** RAW DATA follows **

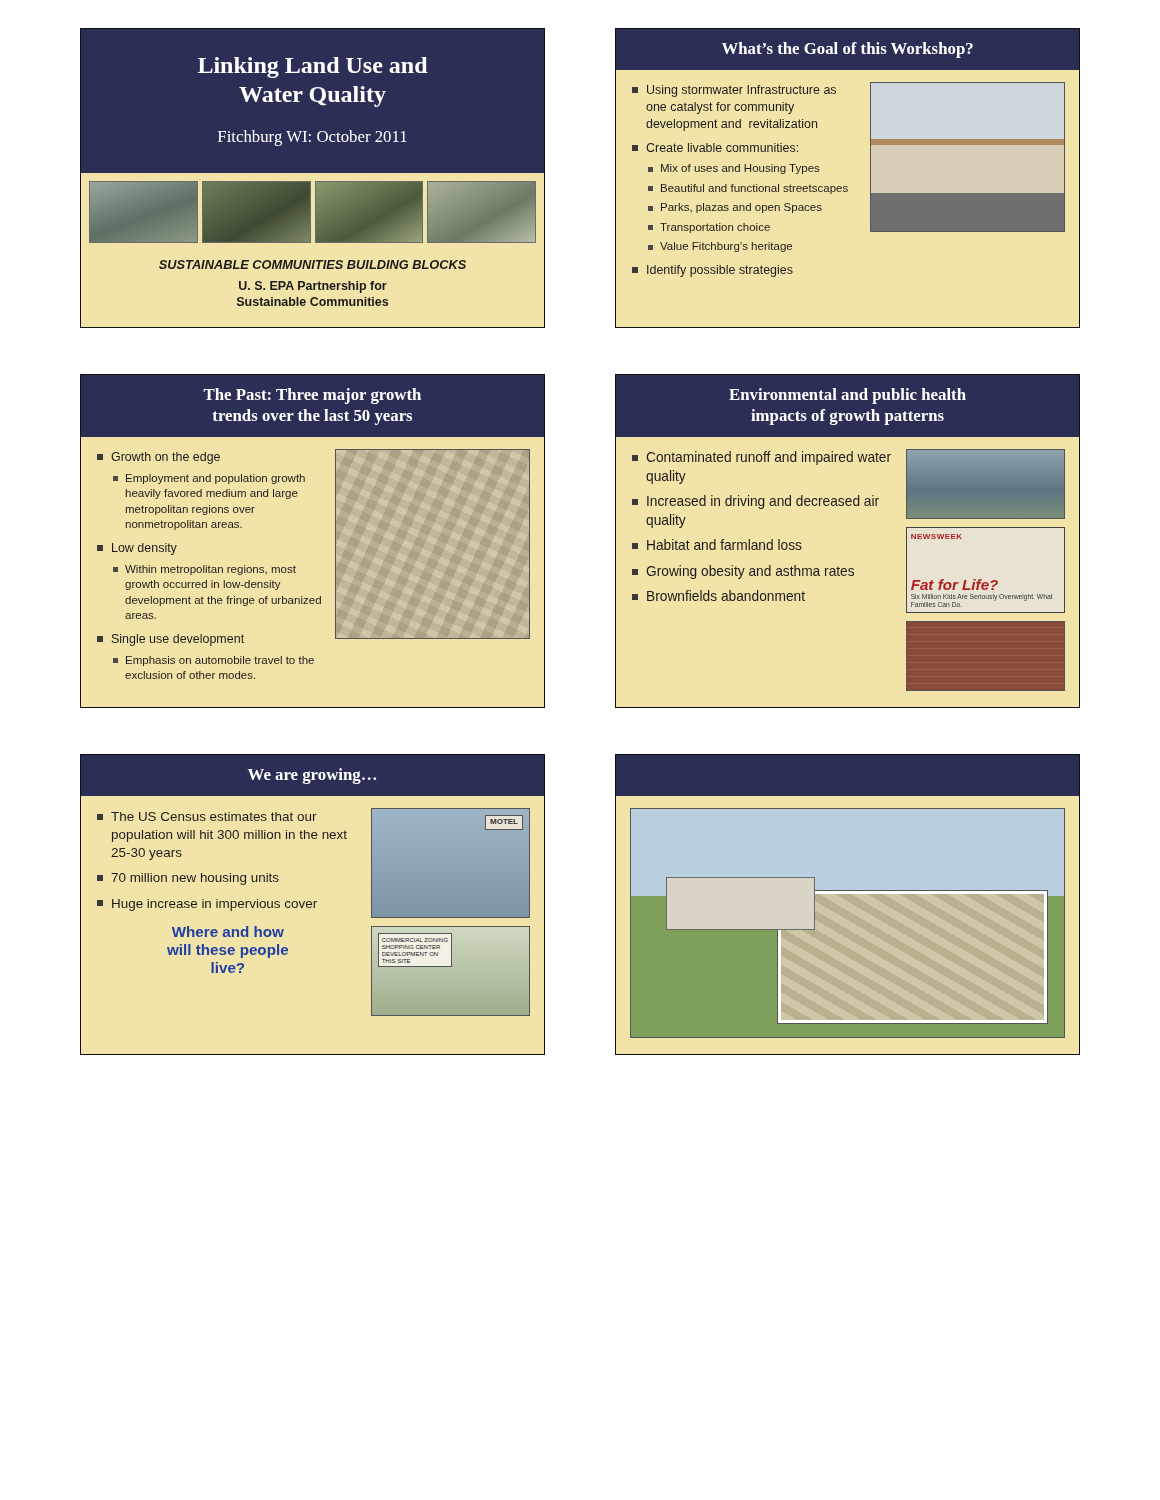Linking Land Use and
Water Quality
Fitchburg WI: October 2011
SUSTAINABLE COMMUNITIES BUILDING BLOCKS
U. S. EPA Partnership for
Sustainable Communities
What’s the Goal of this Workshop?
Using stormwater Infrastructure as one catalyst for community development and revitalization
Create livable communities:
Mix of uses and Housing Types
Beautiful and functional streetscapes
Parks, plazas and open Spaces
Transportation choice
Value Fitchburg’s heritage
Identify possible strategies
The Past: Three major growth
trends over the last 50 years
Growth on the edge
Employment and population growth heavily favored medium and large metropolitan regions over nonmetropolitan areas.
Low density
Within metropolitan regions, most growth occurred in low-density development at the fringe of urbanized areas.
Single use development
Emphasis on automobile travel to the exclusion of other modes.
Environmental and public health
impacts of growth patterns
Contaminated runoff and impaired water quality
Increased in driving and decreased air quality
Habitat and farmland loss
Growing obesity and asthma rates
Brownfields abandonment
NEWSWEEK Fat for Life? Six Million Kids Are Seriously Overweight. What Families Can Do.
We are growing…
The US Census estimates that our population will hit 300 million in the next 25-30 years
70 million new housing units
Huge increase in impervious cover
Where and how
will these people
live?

** End of RAW DATA **
** RAW DATA follows **

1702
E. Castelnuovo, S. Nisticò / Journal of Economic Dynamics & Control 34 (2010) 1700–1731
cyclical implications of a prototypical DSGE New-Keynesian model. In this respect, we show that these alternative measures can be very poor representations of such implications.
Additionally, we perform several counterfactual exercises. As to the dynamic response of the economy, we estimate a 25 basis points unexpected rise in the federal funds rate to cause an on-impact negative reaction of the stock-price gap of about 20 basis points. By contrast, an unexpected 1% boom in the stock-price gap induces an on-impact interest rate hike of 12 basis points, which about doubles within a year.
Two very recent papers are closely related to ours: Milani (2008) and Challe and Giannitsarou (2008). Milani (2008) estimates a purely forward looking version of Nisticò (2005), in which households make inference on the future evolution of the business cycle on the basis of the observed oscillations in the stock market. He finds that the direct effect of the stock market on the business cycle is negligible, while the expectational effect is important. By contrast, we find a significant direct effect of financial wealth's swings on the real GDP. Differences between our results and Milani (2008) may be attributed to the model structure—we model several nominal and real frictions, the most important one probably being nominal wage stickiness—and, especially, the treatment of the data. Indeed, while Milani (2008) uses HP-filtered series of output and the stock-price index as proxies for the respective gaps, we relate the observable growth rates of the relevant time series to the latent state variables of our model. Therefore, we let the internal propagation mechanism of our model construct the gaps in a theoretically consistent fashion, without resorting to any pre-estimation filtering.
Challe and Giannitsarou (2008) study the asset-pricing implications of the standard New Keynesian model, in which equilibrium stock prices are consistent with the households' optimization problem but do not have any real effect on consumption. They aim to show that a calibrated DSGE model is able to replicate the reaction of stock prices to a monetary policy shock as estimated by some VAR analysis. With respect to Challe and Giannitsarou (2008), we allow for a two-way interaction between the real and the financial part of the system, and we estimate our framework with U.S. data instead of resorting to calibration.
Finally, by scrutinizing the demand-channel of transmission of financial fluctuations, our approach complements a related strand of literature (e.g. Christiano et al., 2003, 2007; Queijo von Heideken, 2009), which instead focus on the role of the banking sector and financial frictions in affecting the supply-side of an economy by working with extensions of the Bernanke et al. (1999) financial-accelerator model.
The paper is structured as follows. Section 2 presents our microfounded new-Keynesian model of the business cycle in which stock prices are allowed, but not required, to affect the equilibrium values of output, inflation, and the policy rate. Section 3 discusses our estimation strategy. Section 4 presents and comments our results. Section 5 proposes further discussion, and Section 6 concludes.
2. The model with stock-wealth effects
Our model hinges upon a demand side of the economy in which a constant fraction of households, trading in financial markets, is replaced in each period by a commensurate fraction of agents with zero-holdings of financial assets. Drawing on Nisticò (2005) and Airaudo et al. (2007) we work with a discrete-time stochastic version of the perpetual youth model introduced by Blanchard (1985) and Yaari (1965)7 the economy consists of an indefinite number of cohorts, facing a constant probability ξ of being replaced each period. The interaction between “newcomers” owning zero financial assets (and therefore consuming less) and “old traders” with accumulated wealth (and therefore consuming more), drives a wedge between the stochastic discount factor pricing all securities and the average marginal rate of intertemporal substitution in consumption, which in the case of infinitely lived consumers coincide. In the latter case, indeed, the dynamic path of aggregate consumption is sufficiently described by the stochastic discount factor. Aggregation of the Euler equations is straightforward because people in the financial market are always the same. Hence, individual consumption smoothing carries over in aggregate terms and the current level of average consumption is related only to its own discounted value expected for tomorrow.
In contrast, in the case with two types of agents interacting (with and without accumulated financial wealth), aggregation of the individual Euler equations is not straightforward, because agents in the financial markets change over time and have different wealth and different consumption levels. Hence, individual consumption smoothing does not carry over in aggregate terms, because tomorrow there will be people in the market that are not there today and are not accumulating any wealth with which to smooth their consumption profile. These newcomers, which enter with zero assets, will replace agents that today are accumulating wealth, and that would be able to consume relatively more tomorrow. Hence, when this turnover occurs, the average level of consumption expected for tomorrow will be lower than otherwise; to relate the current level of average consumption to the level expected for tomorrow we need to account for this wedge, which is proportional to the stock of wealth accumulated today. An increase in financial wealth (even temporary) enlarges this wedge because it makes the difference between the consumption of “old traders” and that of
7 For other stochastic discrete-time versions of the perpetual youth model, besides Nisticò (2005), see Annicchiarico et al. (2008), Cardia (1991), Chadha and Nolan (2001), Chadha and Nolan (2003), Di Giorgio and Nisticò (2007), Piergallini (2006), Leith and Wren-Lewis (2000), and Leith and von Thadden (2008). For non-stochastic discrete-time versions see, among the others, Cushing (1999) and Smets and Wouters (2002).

** End of RAW DATA **

- _EXERCISE GOAL_
Answer with one number only: how many lines in the data contain the word "areas"?

- _SOLUTION TO THIS TASK_
2